WORK TO BE COMPLETED: Reproduce the lines of every entry below with the phrase "Piercing arcade" swapped for "Piercing sourcil" wherever it occurs, leaving all other text unchanged. Omit the pictures from your answer.
---+---
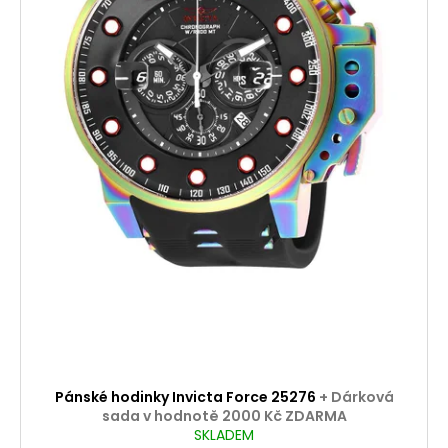
Pánské hodinky Invicta Force 25276
+ Dárková
sada v hodnotě 2000 Kč ZDARMA
SKLADEM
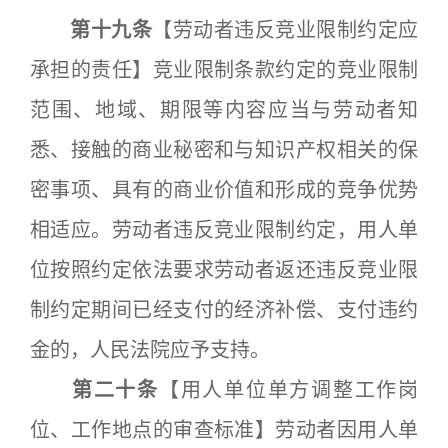
第十九条
【劳动者违反竞业限制约定应
承担的责任】竞业限制条款约定的竞业限制
范围、地域、期限等内容应当与劳动者知
悉、接触的商业秘密和与知识产权相关的保
密事项、具有的商业价值和形成的竞争优势
相适应。劳动者违反竞业限制约定，用人单
位按照约定依法要求劳动者返还违反竞业限
制约定期间已经支付的经济补偿、支付违约
金的，人民法院应予支持。
第二十条
【用人单位单方调整工作岗
位、工作地点的审查标准】劳动者因用人单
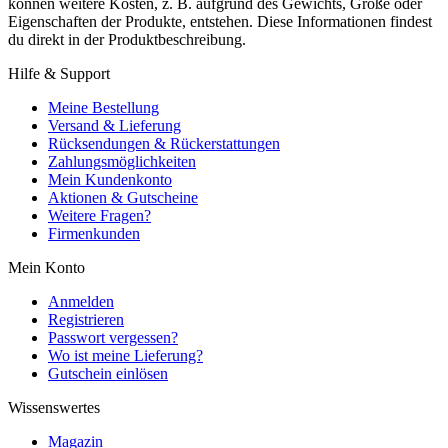
können weitere Kosten, z. B. aufgrund des Gewichts, Größe oder
Eigenschaften der Produkte, entstehen. Diese Informationen findest
du direkt in der Produktbeschreibung.
Hilfe & Support
Meine Bestellung
Versand & Lieferung
Rücksendungen & Rückerstattungen
Zahlungsmöglichkeiten
Mein Kundenkonto
Aktionen & Gutscheine
Weitere Fragen?
Firmenkunden
Mein Konto
Anmelden
Registrieren
Passwort vergessen?
Wo ist meine Lieferung?
Gutschein einlösen
Wissenswertes
Magazin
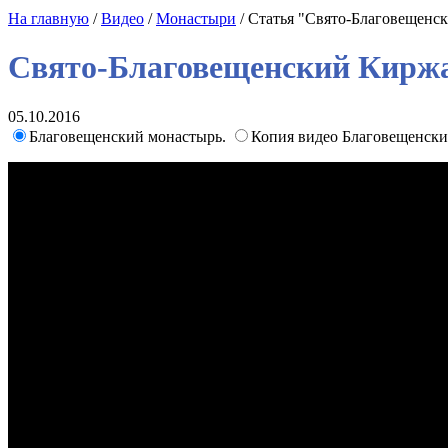
На главную
/
Видео
/
Монастыри
/ Статья "Свято-Благовещенс
Свято-Благовещенский Кирж
05.10.2016
Благовещенский монастырь.
Копия видео Благовещенск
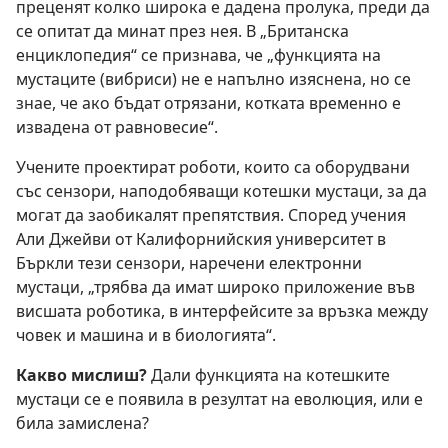
преценят колко широка е дадена пролука, преди да
се опитат да минат през нея. В „Британска
енциклопедия“ се признава, че „функцията на
мустаците (вибриси) не е напълно изяснена, но се
знае, че ако бъдат отрязани, котката временно е
извадена от равновесие“.
Учените проектират роботи, които са оборудвани
със сензори, наподобяващи котешки мустаци, за да
могат да заобикалят препятствия. Според учения
Али Джейви от Калифорнийския университет в
Бъркли тези сензори, наречени електронни
мустаци, „трябва да имат широко приложение във
висшата роботика, в интерфейсите за връзка между
човек и машина и в биологията“.
Какво мислиш?
Дали функцията на котешките
мустаци се е появила в резултат на еволюция, или е
била замислена?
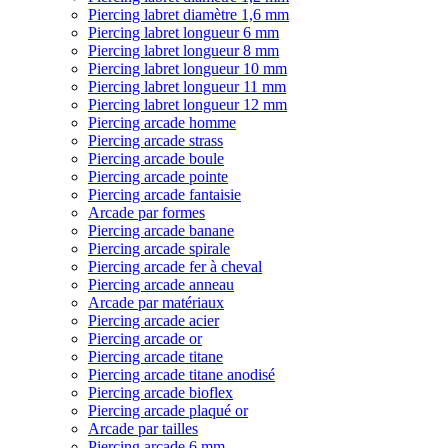
Piercing labret diamètre 1,6 mm
Piercing labret longueur 6 mm
Piercing labret longueur 8 mm
Piercing labret longueur 10 mm
Piercing labret longueur 11 mm
Piercing labret longueur 12 mm
Piercing arcade homme
Piercing arcade strass
Piercing arcade boule
Piercing arcade pointe
Piercing arcade fantaisie
Arcade par formes
Piercing arcade banane
Piercing arcade spirale
Piercing arcade fer à cheval
Piercing arcade anneau
Arcade par matériaux
Piercing arcade acier
Piercing arcade or
Piercing arcade titane
Piercing arcade titane anodisé
Piercing arcade bioflex
Piercing arcade plaqué or
Arcade par tailles
Piercing arcade 6 mm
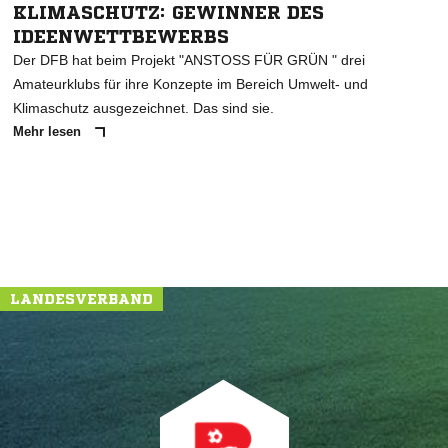
KLIMASCHUTZ: GEWINNER DES
IDEENWETTBEWERBS
Der DFB hat beim Projekt "ANSTOSS FÜR GRÜN " drei
Amateurklubs für ihre Konzepte im Bereich Umwelt- und
Klimaschutz ausgezeichnet. Das sind sie.
Mehr lesen
LANDESVERBAND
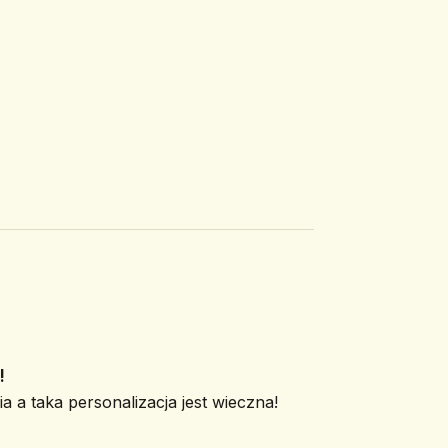
!
a a taka personalizacja jest wieczna!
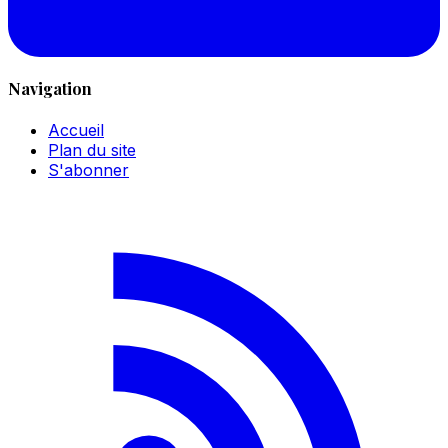
Navigation
Accueil
Plan du site
S'abonner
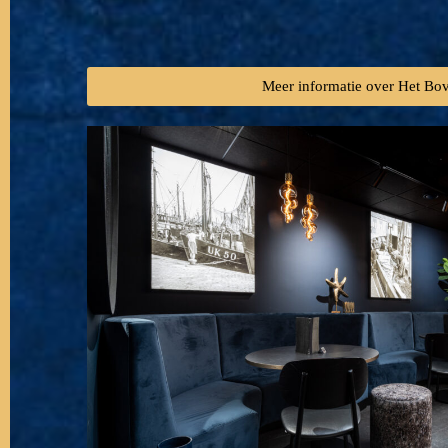
Meer informatie over Het Bo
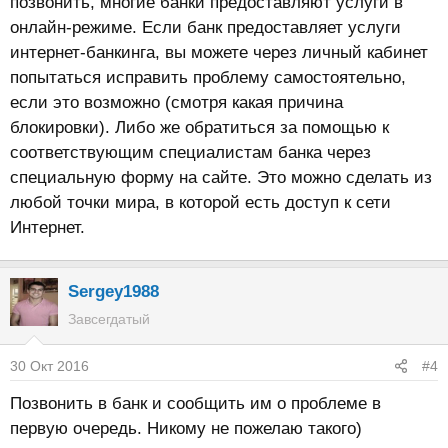
позвонить, многие банки предоставляют услуги в
онлайн-режиме. Если банк предоставляет услуги
интернет-банкинга, вы можете через личный кабинет
попытаться исправить проблему самостоятельно,
если это возможно (смотря какая причина
блокировки). Либо же обратиться за помощью к
соответствующим специалистам банка через
специальную форму на сайте. Это можно сделать из
любой точки мира, в которой есть доступ к сети
Интернет.
Sergey1988
Завсегдатый
30 Окт 2016
#4
Позвонить в банк и сообщить им о проблеме в
первую очередь. Никому не пожелаю такого)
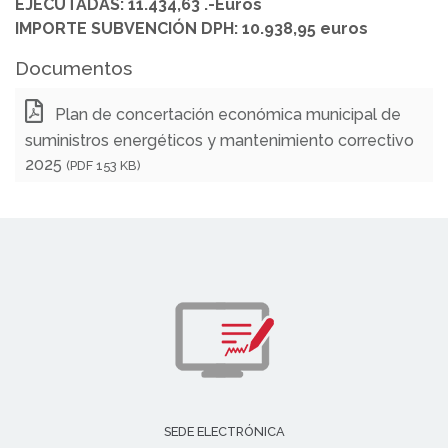
EJECUTADAS: 11.434,63 .-Euros
IMPORTE SUBVENCIÓN DPH: 10.938,95 euros
Documentos
Plan de concertación económica municipal de
suministros energéticos y mantenimiento correctivo
2025
(PDF 153 KB)
SEDE ELECTRÓNICA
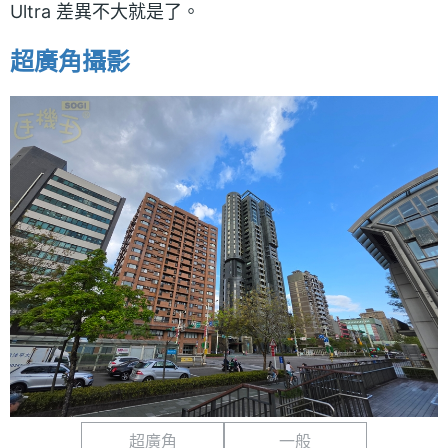
Ultra 差異不大就是了。
超廣角攝影
超廣角
一般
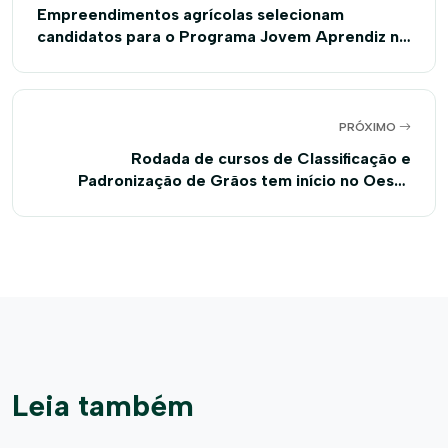
Empreendimentos agrícolas selecionam
candidatos para o Programa Jovem Aprendiz na
Área Rural
PRÓXIMO
Rodada de cursos de Classificação e
Padronização de Grãos tem início no Oeste
Baiano
Leia também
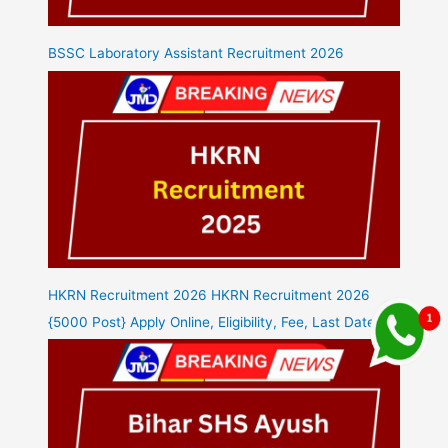
BSSC Laboratory Assistant Recruitment 2026
HKRN Recruitment 2026 HKRN Recruitment 2026
{5000 Post} Apply Online, Eligibility, Fee, Last Date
---+---
OUTPUT FOR THIS TASK:
Pánské hodinky Invicta Force 25276
+ Dárková
sada v hodnotě 2000 Kč ZDARMA
SKLADEM
第十九条
【劳动者违反竞业限制约定应
承担的责任】竞业限制条款约定的竞业限制
范围、地域、期限等内容应当与劳动者知
悉、接触的商业秘密和与知识产权相关的保
密事项、具有的商业价值和形成的竞争优势
相适应。劳动者违反竞业限制约定，用人单
位按照约定依法要求劳动者返还违反竞业限
制约定期间已经支付的经济补偿、支付违约
金的，人民法院应予支持。
第二十条
【用人单位单方调整工作岗
位、工作地点的审查标准】劳动者因用人单
können weitere Kosten, z. B. aufgrund des Gewichts, Größe oder
Eigenschaften der Produkte, entstehen. Diese Informationen findest
du direkt in der Produktbeschreibung.
Hilfe & Support
Meine Bestellung
Versand & Lieferung
Rücksendungen & Rückerstattungen
Zahlungsmöglichkeiten
Mein Kundenkonto
Aktionen & Gutscheine
Weitere Fragen?
Firmenkunden
Mein Konto
Anmelden
Registrieren
Passwort vergessen?
Wo ist meine Lieferung?
Gutschein einlösen
Wissenswertes
Magazin
На главную
/
Видео
/
Монастыри
/ Статья "Свято-Благовещенс
Свято-Благовещенский Кирж
05.10.2016
Благовещенский монастырь.
Копия видео Благовещенск
преценят колко широка е дадена пролука, преди да
се опитат да минат през нея. В „Британска
енциклопедия“ се признава, че „функцията на
мустаците (вибриси) не е напълно изяснена, но се
знае, че ако бъдат отрязани, котката временно е
извадена от равновесие“.
Учените проектират роботи, които са оборудвани
със сензори, наподобяващи котешки мустаци, за да
могат да заобикалят препятствия. Според учения
Али Джейви от Калифорнийския университет в
Бъркли тези сензори, наречени електронни
мустаци, „трябва да имат широко приложение във
висшата роботика, в интерфейсите за връзка между
човек и машина и в биологията“.
Какво мислиш?
Дали функцията на котешките
мустаци се е появила в резултат на еволюция, или е
била замислена?
Piercing labret diamètre 1,6 mm
Piercing labret longueur 6 mm
Piercing labret longueur 8 mm
Piercing labret longueur 10 mm
Piercing labret longueur 11 mm
Piercing labret longueur 12 mm
Piercing sourcil homme
Piercing sourcil strass
Piercing sourcil boule
Piercing sourcil pointe
Piercing sourcil fantaisie
Arcade par formes
Piercing sourcil banane
Piercing sourcil spirale
Piercing sourcil fer à cheval
Piercing sourcil anneau
Arcade par matériaux
Piercing sourcil acier
Piercing sourcil or
Piercing sourcil titane
Piercing sourcil titane anodisé
Piercing sourcil bioflex
Piercing sourcil plaqué or
Arcade par tailles
Piercing sourcil 6 mm
KLIMASCHUTZ: GEWINNER DES
IDEENWETTBEWERBS
Der DFB hat beim Projekt "ANSTOSS FÜR GRÜN " drei
Amateurklubs für ihre Konzepte im Bereich Umwelt- und
Klimaschutz ausgezeichnet. Das sind sie.
Mehr lesen
LANDESVERBAND
!
a a taka personalizacja jest wieczna!
Navigation
Accueil
Plan du site
S'abonner
Meer informatie over Het Bo
позвонить, многие банки предоставляют услуги в
онлайн-режиме. Если банк предоставляет услуги
интернет-банкинга, вы можете через личный кабинет
попытаться исправить проблему самостоятельно,
если это возможно (смотря какая причина
блокировки). Либо же обратиться за помощью к
соответствующим специалистам банка через
специальную форму на сайте. Это можно сделать из
любой точки мира, в которой есть доступ к сети
Интернет.
Sergey1988
Завсегдатый
30 Окт 2016
#4
Позвонить в банк и сообщить им о проблеме в
первую очередь. Никому не пожелаю такого)
EJECUTADAS: 11.434,63 .-Euros
IMPORTE SUBVENCIÓN DPH: 10.938,95 euros
Documentos
Plan de concertación económica municipal de
suministros energéticos y mantenimiento correctivo
2025
(PDF 153 KB)
SEDE ELECTRÓNICA
Ultra 差異不大就是了。
超廣角攝影
超廣角
一般
Empreendimentos agrícolas selecionam
candidatos para o Programa Jovem Aprendiz na
Área Rural
PRÓXIMO
Rodada de cursos de Classificação e
Padronização de Grãos tem início no Oeste
Baiano
Leia também
BSSC Laboratory Assistant Recruitment 2026
HKRN Recruitment 2026 HKRN Recruitment 2026
{5000 Post} Apply Online, Eligibility, Fee, Last Date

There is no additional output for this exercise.